Stephen Lintner, World Bank

  • WB scaling up its work on risk management, within OPCS we have a risk management department; important to think of risk assessment as part of a system
  • ORAF – and traditional processes working in tandem; ORAF looks at a wider range in factors that traditional ES risk assessment; ORAF is a good, but an evolving tool; which allows managers to see big picture better
  • We will have an early review of P4R
  • DPLs – we look at risks, do PSIAs, macro-economic risks, fiduciary and governance risks; we have different stages in how we look at risks; IL is a more traditional investment so more predictable
  • WB use of country systems for environment/social – it is clearly defined under a board approved policy – 20-30 projects with a safeguards diagnostic review including with public disclosure; we use the legal department to assess equivalence and how to fill gaps; staff do in the field assessment
    • Safeguards diagnostic review has led to a few cases of using national systems for resettlement or indigenous people
    • WB still clearing environment/social documentation, not country alone
  • Governance and citizen  engagement are very important
  • We need to see greater openness and candour from staff/governments in showing the risks


Mark Rentschler – back in the day OP4.01 was applied to sectoral adjustment lending? Why has this changed with DPL?
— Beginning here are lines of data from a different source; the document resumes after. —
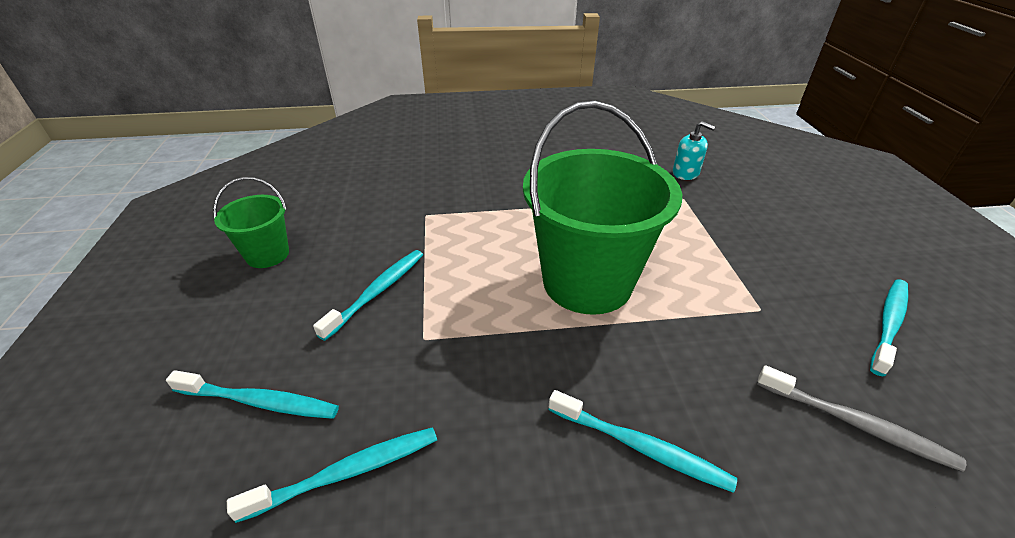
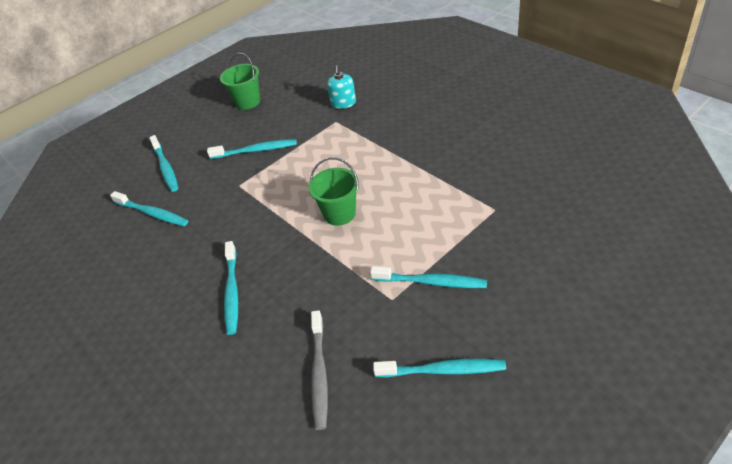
camera: 60 degrees right, 5 degrees up
(587, 282) = (339, 214): green bucket -> green bucket, size x0.49
(685, 173) = (537, 194): turquoise soap dispenser -> turquoise soap dispenser (343, 103)
(754, 273) = (431, 282): none -> turquoise toothbrush

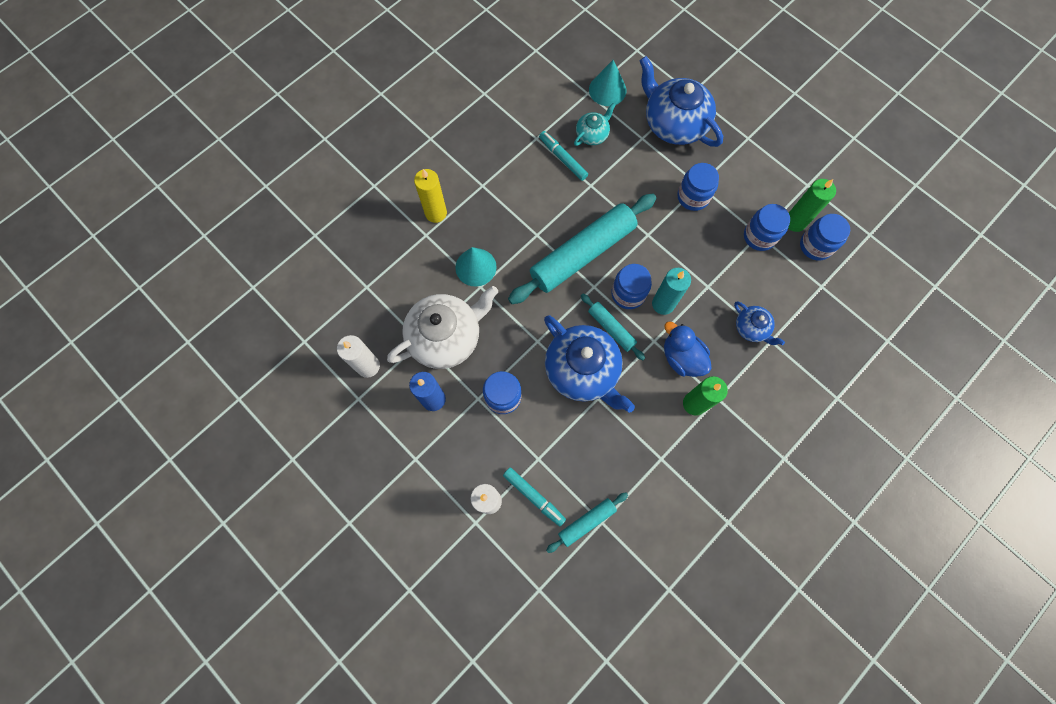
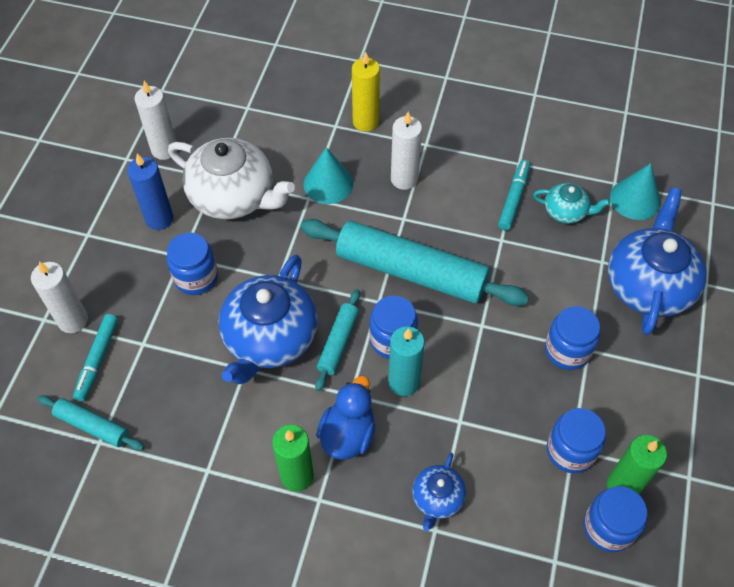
camera: 60 degrees right, 15 degrees down
(503, 216) = (404, 179): none -> white candle

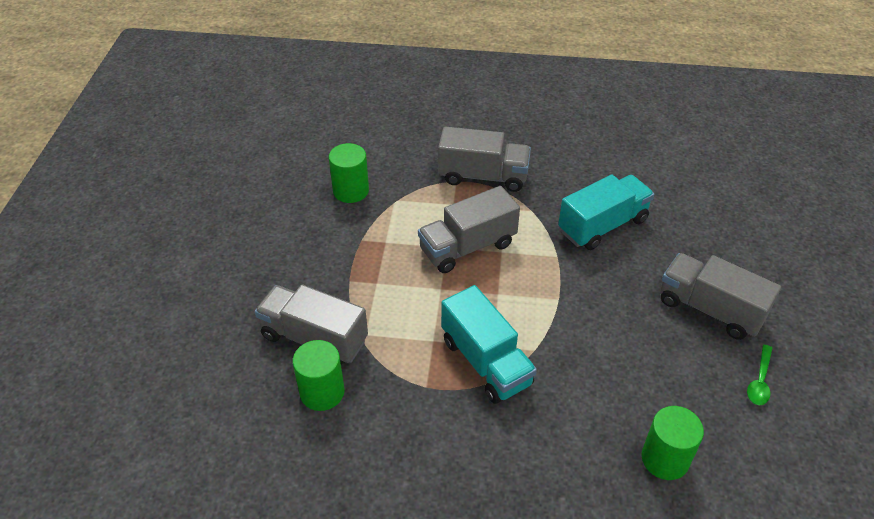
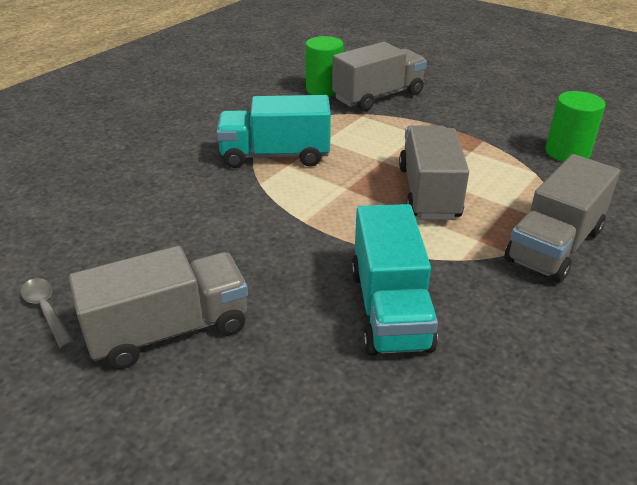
camera: 120 degrees right, 10 degrees down
(665, 459) = (77, 204): green cylinder -> none
(760, 381) = (46, 310): green spoon -> grey spoon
Stephen – adjustment lending was supposed to be on an emergency basis; we need to think about what is effective in terms of the kinds of DPLs we are doing now; we need to use new and more appropriate instruments

Jessica Evans – risk analysis of negative human rights risks of projects? Especially where you have authoritarian regimes

Stephen – Can’t answer directly because of IP case; but think about the broader topic: governance. These are being looked at in CASs.